Alibaba Group Holding Ltd’s Qwen app drew more than 10 million downloads in the week after its relaunch, boding well for a longer-term effort to build a rival to OpenAI’s ChatGPT.
The Chinese mainland e-commerce leader’s shares climbed more than 5 percent Monday in Hong Kong after Alibaba disclosed the number in a WeChat blog post. That rapid ramp follows the move this month to rename and freshen up Alibaba’s pre-existing apps on iOS and Android, unifying the services under the Qwen banner.
Qwen’s debut underscores how artificial intelligence apps have set new highs for rapid adoption in recent times, starting with OpenAI’s ChatGPT being fastest to 100 million users three years ago. Setting aside Meta Platforms Inc.’s Threads, which got the benefit of its parent company’s vast social networks, Alibaba’s Qwen is among the faster risers.”
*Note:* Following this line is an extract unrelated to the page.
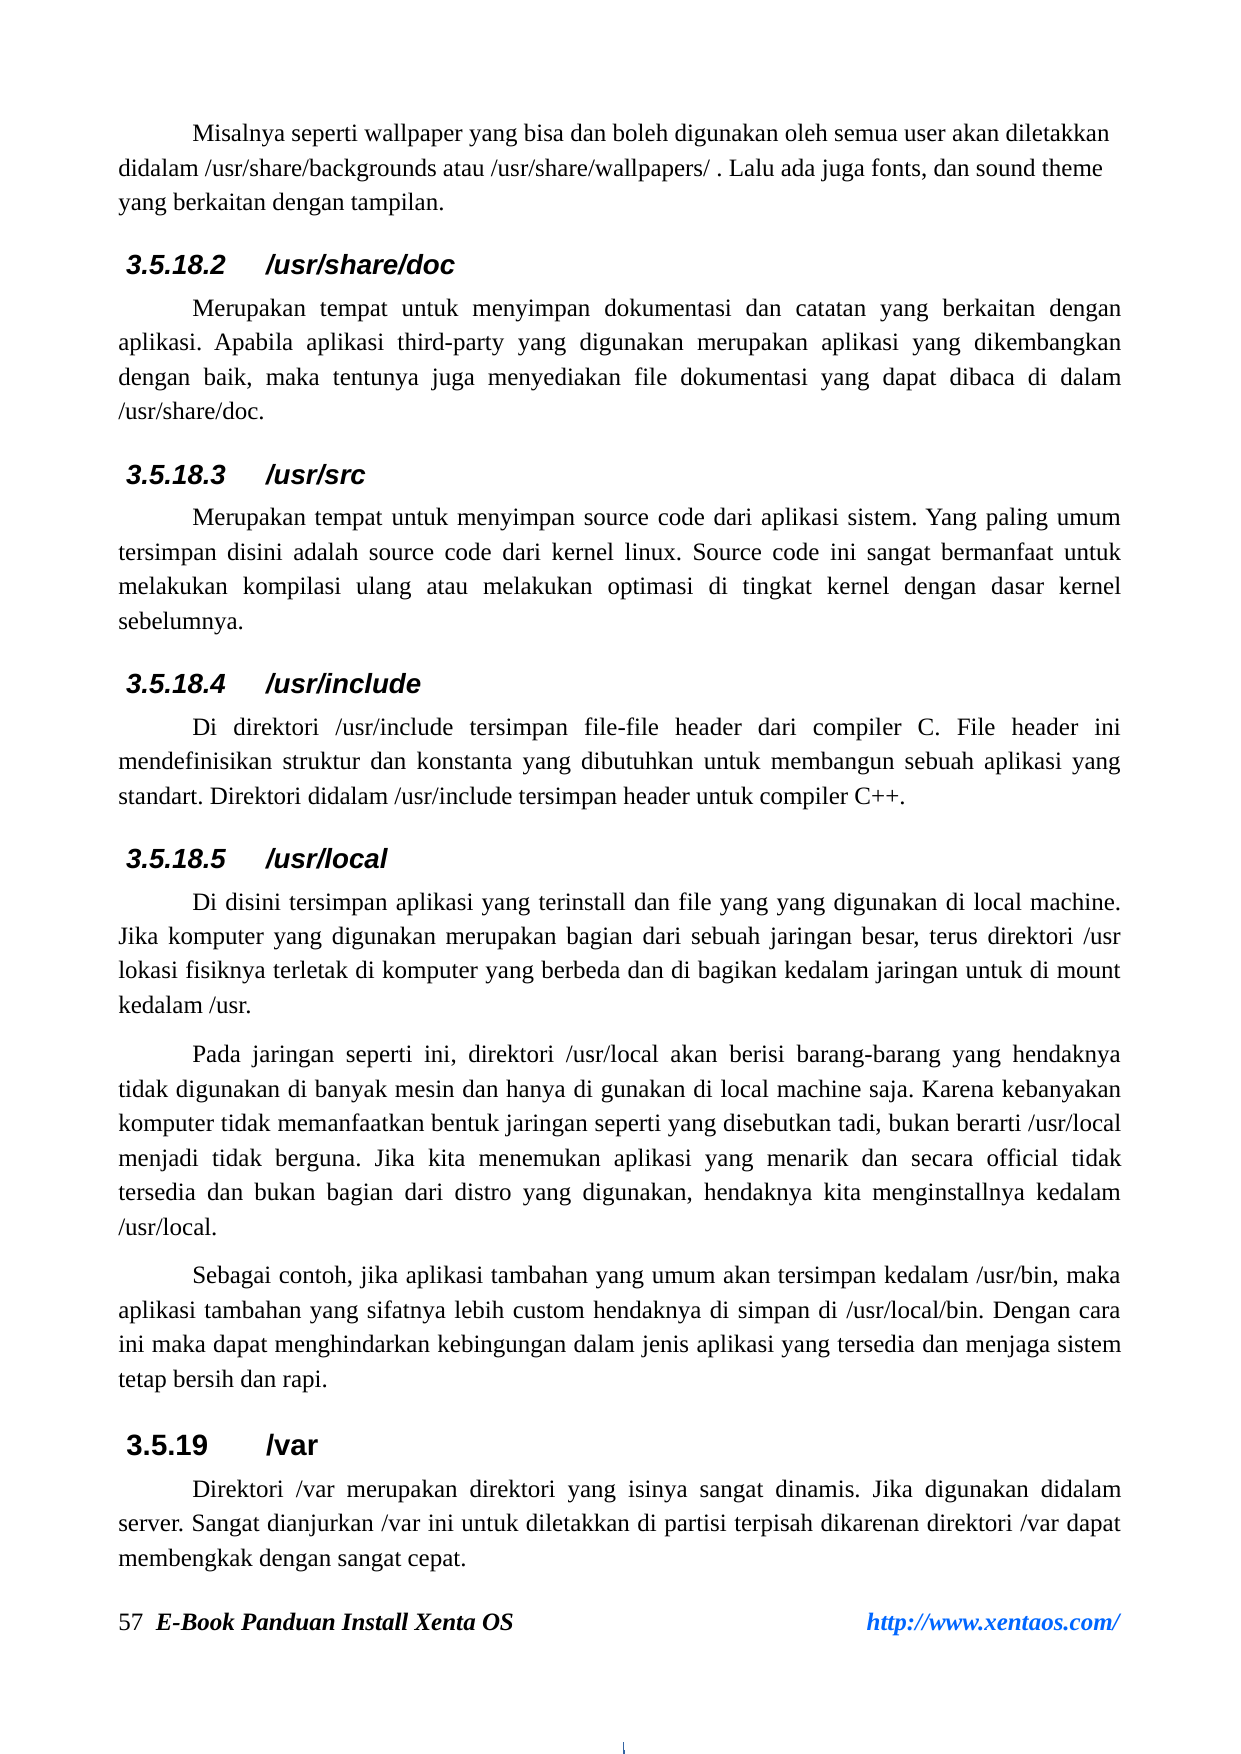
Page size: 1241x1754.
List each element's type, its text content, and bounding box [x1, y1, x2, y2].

“Whether or not they can leverage the Qwen app to drive their to-consumer business will be an important factor influencing the company’s future valuation,” said Kenny Ng, a strategist at China Everbright Securities International Co. “The market also views this move as a crucial step for benchmarking it against the valuation of OpenAI.”
ALSO READ: Alibaba launches new app to take OpenAI
The early user figures for Qwen followed a similar statement over the weekend from Alibaba fintech affiliate Ant Group Co, which introduced its own multimodal AI assistant LingGuang last week. LingGuang has been downloaded more than a million times in the four days since its launch.
Alibaba will gradually add agentic AI features to support online shopping — spanning platforms including its marquee Taobao marketplace — in the coming months, en route to making Qwen a fully functioning AI agent. Under Chief Executive Officer Eddie Wu, the company has rebranded itself as an AI-first business, a strategy that will be freshly assessed when Alibaba fields questions from investors after it discloses quarterly results on Tuesday.
READ MORE: Alibaba's Qwen offers cheaper alternative to DeepSeek
“Alibaba plans to deeply integrate core lifestyle and productivity services — including digital maps, food delivery, travel booking, office tools, e-commerce, education, and health guidance — directly into the Qwen App,” the company said in a statement.